§ Required work: Copy the data verbatim, from the line containing "26 min so it reads aloud cleanly." through the end of the data, both included.

===== Available records

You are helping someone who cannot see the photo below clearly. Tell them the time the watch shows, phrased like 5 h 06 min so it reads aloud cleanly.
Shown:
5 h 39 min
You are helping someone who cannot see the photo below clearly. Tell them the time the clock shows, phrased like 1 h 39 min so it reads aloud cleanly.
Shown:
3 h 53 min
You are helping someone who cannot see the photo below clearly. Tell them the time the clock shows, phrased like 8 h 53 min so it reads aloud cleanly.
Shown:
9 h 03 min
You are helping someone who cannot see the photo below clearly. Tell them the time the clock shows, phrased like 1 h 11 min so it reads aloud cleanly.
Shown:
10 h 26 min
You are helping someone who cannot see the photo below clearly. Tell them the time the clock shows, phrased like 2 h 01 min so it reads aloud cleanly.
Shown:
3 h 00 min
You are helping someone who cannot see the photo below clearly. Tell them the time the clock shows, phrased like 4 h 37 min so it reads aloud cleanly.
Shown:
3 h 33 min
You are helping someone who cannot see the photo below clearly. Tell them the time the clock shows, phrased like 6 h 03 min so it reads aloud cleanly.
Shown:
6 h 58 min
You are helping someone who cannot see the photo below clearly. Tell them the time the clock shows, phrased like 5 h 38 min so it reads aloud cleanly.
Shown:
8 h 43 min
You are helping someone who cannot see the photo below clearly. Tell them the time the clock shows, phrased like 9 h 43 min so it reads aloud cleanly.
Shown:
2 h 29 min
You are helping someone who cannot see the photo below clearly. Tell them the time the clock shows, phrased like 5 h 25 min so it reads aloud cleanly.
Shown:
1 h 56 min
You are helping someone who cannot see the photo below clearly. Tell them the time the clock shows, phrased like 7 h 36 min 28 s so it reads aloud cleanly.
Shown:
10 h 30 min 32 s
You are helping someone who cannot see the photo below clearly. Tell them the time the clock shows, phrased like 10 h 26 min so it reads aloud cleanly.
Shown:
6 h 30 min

==========

§ Result of this exercise:
You are helping someone who cannot see the photo below clearly. Tell them the time the clock shows, phrased like 10 h 26 min so it reads aloud cleanly.
Shown:
6 h 30 min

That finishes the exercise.